Lo scrittore inglese Tim Parks sintetizza il derby di Verona in uno scontro tra identità e modernità. Innegabile che negli ultimi 20 anni il Chievo abbia dato alla città di Romeo e Giulietta quelle gioie sportive che l’Hellas non è stato capace di regalare. Ma nonostante le continue delusioni la favola Chievo, la favola dei Mussi volanti, non è stata capace di rubare la scena allo storico Hellas Verona 1903. Il calcio moderno, per il quale gli introiti dei diritti TV contano più dei biglietti staccati ai botteghini, almeno in questo ha fallito: l’identità vince anche contro la modernità, la tradizione resiste alle sconfitte.

Prima del fischio d’inizio, i giocatori delle due squadre si sono abbracciati al centro del campo per osservare il minuto di silenzio, nel ricordo del capitano della Fiorentina Davide Astori, con il sottofondo di una canzone di Lucio Dalla. Mentre lo stadio applaudiva commosso, la Sud in religioso silenzio ha rispettato il minuto di raccoglimento, per poi lanciare un coro che ha squarciato il cielo: “Viola viola”.

Quando comincia il match, le due tifoserie si beccano non di rado, anche se rimango colpito dal coro “Nessuno Nessuno Vaffanculo” partito dal settore del Chievo: essere tifoso del “Ceo” non è facile, soprattutto in una città come Verona dove, come detto, le attenzioni sono cannibalizzate dalla controparte anche quando i verdetti del campo sovvertono gli ordini di grandezza tradizionali, sta però di fatto che questa escalation dell’odio dei veronesi più “piccoli” verso i più grandi mi ha lasciato perplesso.

Al là di queste valutazioni ovviamente del tutto soggettive sugli sfottò, devo però riconoscere che soprattutto nella prima frazione di gioco, North Side e soci hanno sostenuto i propri beniamini con continuità.

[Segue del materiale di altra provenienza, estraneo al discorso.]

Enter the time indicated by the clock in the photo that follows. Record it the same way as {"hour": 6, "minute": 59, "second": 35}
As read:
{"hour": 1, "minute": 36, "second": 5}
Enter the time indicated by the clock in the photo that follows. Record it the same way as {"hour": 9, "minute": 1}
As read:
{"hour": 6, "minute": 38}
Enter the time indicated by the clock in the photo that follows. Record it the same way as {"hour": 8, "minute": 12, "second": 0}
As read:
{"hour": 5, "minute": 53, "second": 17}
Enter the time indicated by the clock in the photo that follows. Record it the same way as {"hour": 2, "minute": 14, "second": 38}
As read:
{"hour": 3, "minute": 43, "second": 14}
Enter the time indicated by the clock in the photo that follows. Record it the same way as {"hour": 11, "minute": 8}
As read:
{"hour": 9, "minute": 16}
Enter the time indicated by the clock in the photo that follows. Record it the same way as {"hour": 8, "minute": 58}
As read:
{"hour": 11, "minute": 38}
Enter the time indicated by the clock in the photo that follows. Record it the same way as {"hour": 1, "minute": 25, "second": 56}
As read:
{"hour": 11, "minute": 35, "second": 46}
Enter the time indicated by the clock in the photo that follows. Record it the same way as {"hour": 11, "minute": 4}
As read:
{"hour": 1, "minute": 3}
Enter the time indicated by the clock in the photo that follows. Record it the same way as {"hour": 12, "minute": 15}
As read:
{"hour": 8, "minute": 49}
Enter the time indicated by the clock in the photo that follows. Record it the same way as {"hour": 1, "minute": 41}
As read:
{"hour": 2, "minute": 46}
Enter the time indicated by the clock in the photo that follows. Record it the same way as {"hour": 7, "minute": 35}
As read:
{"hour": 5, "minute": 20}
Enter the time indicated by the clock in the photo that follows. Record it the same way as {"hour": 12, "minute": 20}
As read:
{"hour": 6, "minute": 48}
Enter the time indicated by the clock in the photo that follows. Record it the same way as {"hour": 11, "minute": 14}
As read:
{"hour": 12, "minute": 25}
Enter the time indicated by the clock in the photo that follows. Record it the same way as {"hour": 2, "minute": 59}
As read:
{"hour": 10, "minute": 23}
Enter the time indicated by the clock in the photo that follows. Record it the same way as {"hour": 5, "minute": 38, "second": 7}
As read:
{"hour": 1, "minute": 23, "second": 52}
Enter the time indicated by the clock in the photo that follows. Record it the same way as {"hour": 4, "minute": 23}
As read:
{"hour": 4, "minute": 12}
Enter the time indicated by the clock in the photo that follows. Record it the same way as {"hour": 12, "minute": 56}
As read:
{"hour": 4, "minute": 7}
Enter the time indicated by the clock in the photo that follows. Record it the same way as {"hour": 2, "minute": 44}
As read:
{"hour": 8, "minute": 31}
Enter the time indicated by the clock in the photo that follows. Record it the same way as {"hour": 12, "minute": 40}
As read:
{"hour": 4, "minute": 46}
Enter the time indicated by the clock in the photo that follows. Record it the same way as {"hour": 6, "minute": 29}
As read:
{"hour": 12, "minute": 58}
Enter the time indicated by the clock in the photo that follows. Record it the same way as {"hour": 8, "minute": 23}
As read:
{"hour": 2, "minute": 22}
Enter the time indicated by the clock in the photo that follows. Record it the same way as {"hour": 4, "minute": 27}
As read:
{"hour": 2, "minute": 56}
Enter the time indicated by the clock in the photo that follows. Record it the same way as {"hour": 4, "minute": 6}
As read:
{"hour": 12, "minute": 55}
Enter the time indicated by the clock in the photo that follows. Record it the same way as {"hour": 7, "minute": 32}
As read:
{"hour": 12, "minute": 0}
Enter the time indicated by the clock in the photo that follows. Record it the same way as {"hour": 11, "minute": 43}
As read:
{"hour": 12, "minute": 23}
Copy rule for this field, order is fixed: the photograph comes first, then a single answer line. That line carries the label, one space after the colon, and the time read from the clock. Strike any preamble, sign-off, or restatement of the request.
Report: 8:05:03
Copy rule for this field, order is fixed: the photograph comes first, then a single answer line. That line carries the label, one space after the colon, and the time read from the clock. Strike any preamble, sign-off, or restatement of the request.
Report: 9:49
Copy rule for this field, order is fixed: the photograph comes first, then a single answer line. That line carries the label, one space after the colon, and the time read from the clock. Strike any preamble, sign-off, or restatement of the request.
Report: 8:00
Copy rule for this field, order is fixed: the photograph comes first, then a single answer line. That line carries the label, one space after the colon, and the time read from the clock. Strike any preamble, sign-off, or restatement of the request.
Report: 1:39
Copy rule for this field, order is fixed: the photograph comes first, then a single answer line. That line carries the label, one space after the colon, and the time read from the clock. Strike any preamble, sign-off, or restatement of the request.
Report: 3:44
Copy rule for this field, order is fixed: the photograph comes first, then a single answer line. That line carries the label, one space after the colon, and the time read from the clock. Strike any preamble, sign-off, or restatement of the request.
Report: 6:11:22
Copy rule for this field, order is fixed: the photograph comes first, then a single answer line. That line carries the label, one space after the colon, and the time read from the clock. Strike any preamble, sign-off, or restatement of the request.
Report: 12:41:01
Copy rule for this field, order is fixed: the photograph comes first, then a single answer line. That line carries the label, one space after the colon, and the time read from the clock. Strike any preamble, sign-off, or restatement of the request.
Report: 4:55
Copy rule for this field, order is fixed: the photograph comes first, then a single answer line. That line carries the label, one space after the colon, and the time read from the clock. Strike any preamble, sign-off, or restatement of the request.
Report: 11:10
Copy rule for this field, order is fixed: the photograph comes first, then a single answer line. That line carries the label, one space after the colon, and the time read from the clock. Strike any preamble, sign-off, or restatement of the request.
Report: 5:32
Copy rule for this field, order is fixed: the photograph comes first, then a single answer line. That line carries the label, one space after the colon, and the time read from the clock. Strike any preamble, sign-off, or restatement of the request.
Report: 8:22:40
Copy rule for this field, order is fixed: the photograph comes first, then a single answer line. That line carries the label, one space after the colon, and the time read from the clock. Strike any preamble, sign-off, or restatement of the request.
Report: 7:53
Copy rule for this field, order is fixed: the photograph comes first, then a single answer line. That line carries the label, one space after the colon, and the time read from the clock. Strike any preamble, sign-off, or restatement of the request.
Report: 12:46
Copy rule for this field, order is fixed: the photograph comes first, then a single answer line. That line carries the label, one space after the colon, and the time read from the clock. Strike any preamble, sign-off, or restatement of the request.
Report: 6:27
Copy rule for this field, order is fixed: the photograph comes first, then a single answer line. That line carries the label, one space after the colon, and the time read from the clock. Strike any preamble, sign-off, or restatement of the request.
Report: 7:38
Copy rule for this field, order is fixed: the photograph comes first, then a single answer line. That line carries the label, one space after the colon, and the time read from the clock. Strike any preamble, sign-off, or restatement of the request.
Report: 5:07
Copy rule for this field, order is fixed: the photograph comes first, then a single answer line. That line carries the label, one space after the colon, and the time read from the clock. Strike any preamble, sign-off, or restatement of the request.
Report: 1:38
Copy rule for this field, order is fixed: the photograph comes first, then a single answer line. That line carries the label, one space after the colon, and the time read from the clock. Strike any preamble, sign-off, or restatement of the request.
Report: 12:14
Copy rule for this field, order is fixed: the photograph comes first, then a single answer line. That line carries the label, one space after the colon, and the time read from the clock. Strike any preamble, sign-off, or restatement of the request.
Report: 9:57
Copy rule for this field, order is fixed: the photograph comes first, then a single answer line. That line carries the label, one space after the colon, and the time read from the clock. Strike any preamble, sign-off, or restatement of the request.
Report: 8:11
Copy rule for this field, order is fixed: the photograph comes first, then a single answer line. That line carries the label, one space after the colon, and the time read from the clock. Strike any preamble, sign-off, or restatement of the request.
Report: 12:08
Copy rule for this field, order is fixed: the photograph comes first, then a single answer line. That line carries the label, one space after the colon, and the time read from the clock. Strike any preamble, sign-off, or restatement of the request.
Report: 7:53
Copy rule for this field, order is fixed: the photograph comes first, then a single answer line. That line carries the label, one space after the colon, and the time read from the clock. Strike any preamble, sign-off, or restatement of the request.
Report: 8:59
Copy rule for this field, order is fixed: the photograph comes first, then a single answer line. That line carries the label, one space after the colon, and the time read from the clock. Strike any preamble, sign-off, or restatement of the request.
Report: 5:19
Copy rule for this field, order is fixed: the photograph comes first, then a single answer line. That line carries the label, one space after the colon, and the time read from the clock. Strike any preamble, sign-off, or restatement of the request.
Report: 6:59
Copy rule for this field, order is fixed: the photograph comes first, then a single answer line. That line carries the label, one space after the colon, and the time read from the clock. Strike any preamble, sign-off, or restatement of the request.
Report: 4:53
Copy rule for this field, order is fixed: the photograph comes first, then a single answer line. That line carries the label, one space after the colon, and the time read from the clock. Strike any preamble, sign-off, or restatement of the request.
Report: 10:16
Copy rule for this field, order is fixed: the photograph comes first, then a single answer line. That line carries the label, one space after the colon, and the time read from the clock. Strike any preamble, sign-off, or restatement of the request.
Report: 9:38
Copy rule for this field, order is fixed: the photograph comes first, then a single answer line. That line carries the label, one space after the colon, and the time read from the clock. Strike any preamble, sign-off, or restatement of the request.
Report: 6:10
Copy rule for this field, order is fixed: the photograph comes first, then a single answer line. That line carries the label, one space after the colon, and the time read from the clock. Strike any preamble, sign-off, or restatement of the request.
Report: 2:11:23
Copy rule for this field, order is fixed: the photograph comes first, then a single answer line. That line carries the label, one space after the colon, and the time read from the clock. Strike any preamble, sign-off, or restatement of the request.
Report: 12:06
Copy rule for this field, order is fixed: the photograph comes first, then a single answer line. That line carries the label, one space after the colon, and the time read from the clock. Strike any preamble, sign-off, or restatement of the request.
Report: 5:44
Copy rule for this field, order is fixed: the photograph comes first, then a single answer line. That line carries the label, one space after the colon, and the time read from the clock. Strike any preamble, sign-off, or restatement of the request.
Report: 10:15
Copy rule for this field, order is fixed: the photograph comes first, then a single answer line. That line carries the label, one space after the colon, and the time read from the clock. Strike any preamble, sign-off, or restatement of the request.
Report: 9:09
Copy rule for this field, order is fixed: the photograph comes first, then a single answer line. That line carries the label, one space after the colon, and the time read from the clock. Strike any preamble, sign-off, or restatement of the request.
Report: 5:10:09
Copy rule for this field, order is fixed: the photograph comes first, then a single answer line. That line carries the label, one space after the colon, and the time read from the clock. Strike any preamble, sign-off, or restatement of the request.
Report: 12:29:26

La Sud di Verona invece questa sera è abbellita dalle tante bandierine con il simbolo della storica famiglia Della Scala. Il tifo, almeno nel primo tempo, non è stato sempre continuo, ma nella seconda frazione di gioco i butei offrono un repertorio e un’intensità che solo poche realtà sanno offrire. Quando mancano pochi minuti al termine delle ostilità tutto lo stadio si compatta nel coro “Hellas Hellas quando in campo scenderai, non ti lasceremo mai soli”: davvero molto suggestivo da sentire per la particolare ritmica.

La vittoria che matura in campo tiene in vita le speranze salvezza dell’Hellas e questo viene sottolineato dalla sud che chiude la serata con la goliardia che da sempre li contraddistingue: “Restiamo in Serie A, però nessuno ci crede”. In molti stadi abbiamo sentito “Resteremo, resteremo in serie A” loro invece preferiscono mantenere  scherzosamente a distanza le emozioni che una vittoria può regalare, forse memori di un campionato in cui ogni gioia è costata il doppio di amarezza e dove l’obiettivo finale potrà eventualmente essere raggiunto solo a costo di grandissimi sacrifici, senza adagiarsi su inutili ed effimeri entusiasmi.